Kyle Emerson ‘Only Coming Down’


Kyle Emerson
Only Coming Down

­­A pulsing, radiant optimism and empathy and the battle between heavy and light is a theme throughout Kyle Emerson’s sophomore effort, Only Coming Down. The record puts the singer/songwriter’s skills on display, in which he deftly expands his garage-pop sensibilities with lush full-band arrangements and plenty of toothsome melodic hooks. At turns dreamy and driving, Emerson’s new release bridges classic and contemporary sounds to create a warm, inviting, and introspective atmosphere.

Described as “buzzy indie-rock” Emerson takes the window-down psychedelic pop of his debut Dorothy Alice and amplifies the singer/songwriter roots of his material with the ample sound of the band behind him.

The album’s first single, “May You Find Peace,” as it turns out almost didn’t see the light of day. The song sat in Emerson’s drafts folder for six months untouched. “I did a demo of it one time, and it didn’t stick with me,” he said. But as work was being finished on the album he heard the song with a renewed perspective, sticking out to him while he was reviewing song ideas recorded in his voice memos. “I didn’t want to write a sad, woe-is-me type of song,” he explained. But taking inspiration from the uplift of Bill Withers’ “Lean On Me,” he found the perfect lyrical setting for “May You Find Peace.” “Everyone’s going through something — and I wanted this song to be support for those who are in the thick of it,” he explains.

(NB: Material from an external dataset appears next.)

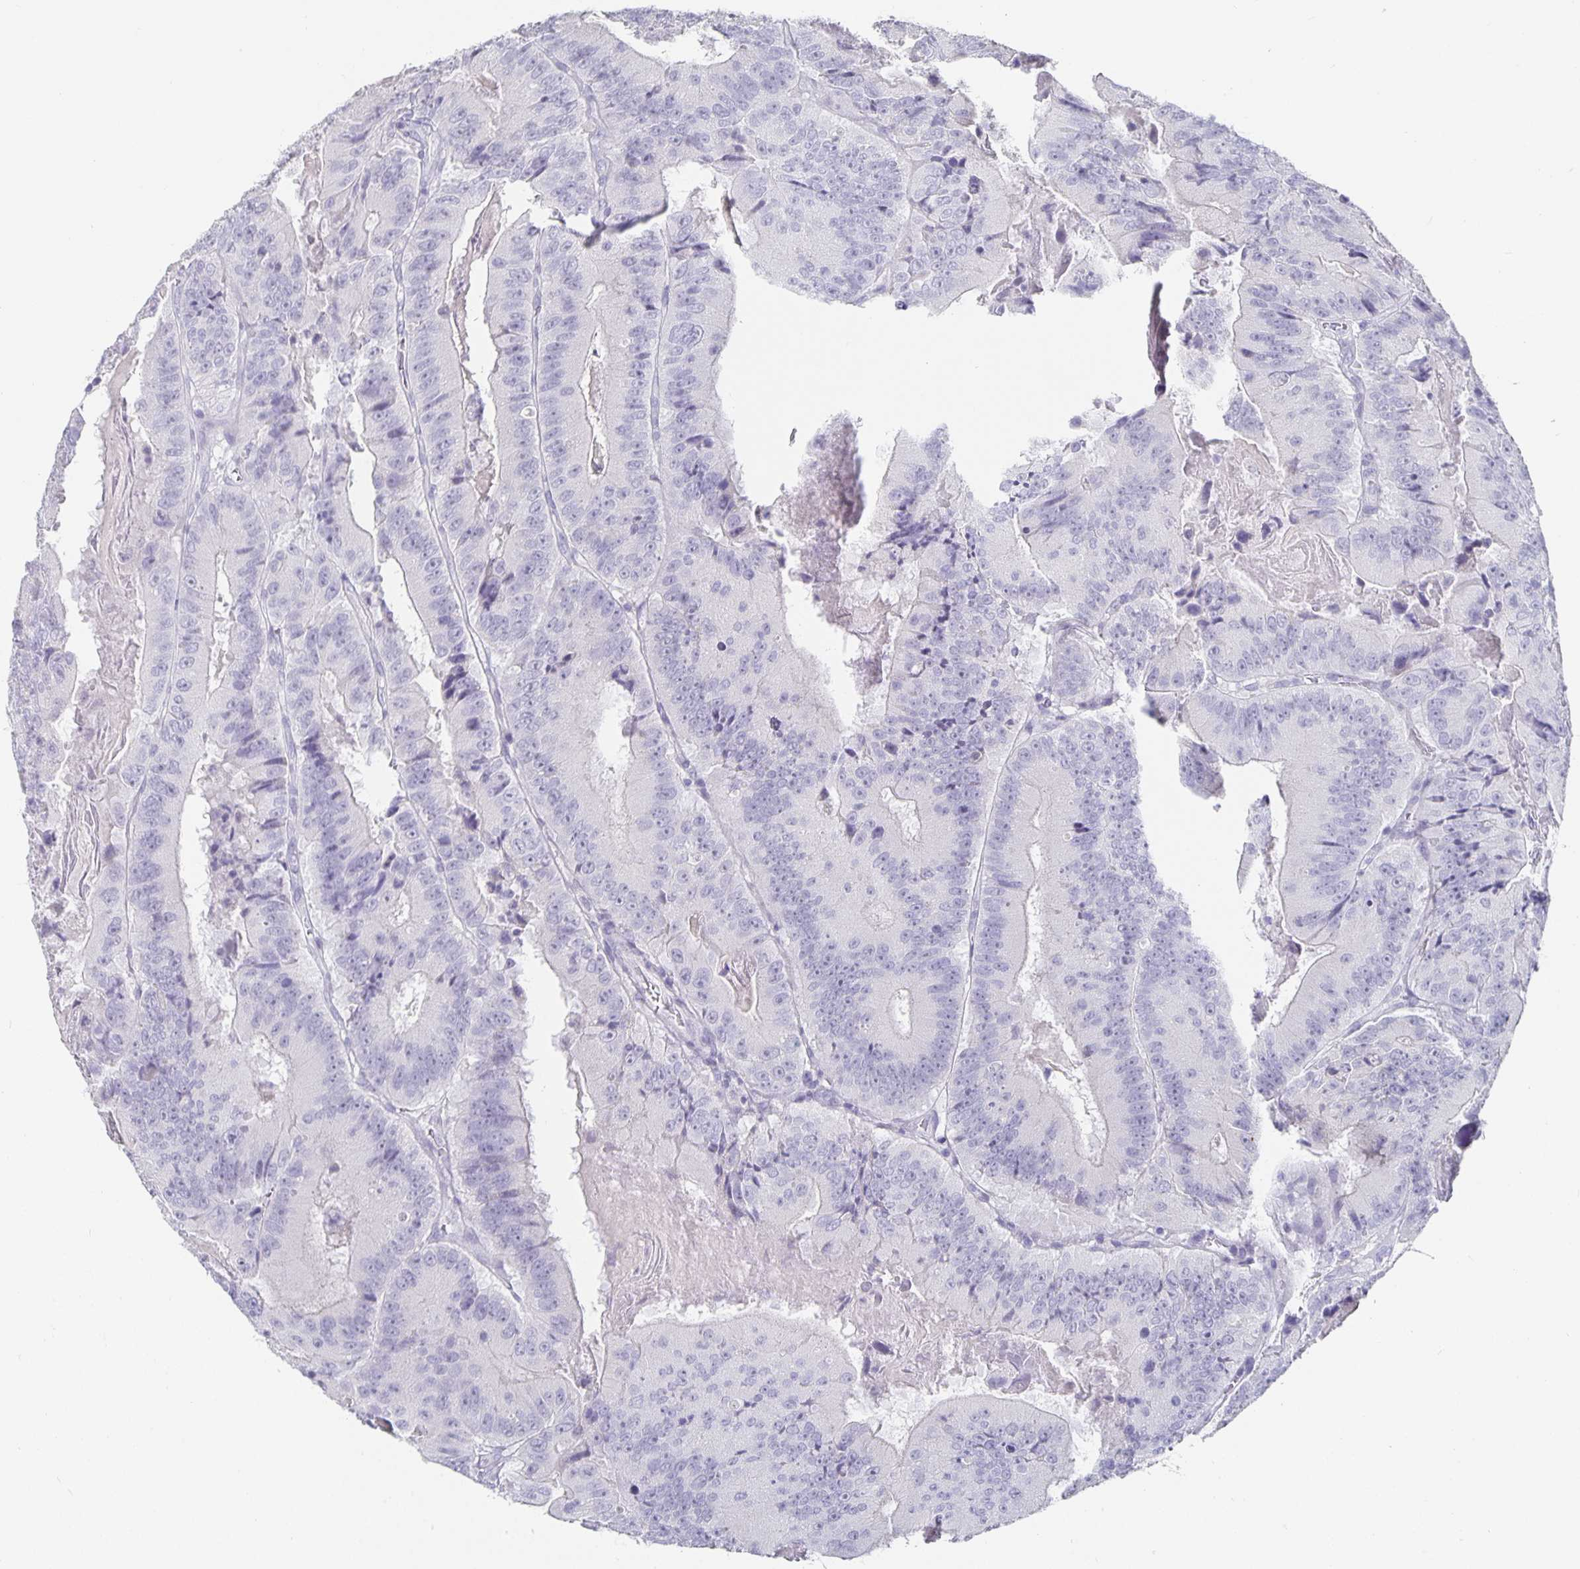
{"staining": {"intensity": "negative", "quantity": "none", "location": "none"}, "tissue": "colorectal cancer", "cell_type": "Tumor cells", "image_type": "cancer", "snomed": [{"axis": "morphology", "description": "Adenocarcinoma, NOS"}, {"axis": "topography", "description": "Colon"}], "caption": "A high-resolution histopathology image shows immunohistochemistry (IHC) staining of colorectal cancer, which displays no significant positivity in tumor cells. (DAB IHC visualized using brightfield microscopy, high magnification).", "gene": "CHGA", "patient": {"sex": "female", "age": 86}}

That track, along with another single “I Can Change” have already racked up some impressive Spotify stats and been met with critical acclaim with Earmilk calling it “synthwave goodness.”

The third single from Only Coming Down, “Better” shows Emerson continuing to push the boundaries of his artist output — both musically and lyrically. Coming together quickly after inspiration hit in the studio, Emerson explains, “Better’ initially came to me by way of a Roland TR-707 drum machine. I programmed a fast, driving beat and then the chord progression came to me right away. In the studio, we were able to layer a lot of tones to make a big sound — a process that was new for me,” he said. “Personally, I was in a particularly weird space when writing this song but still felt oddly hopeful.”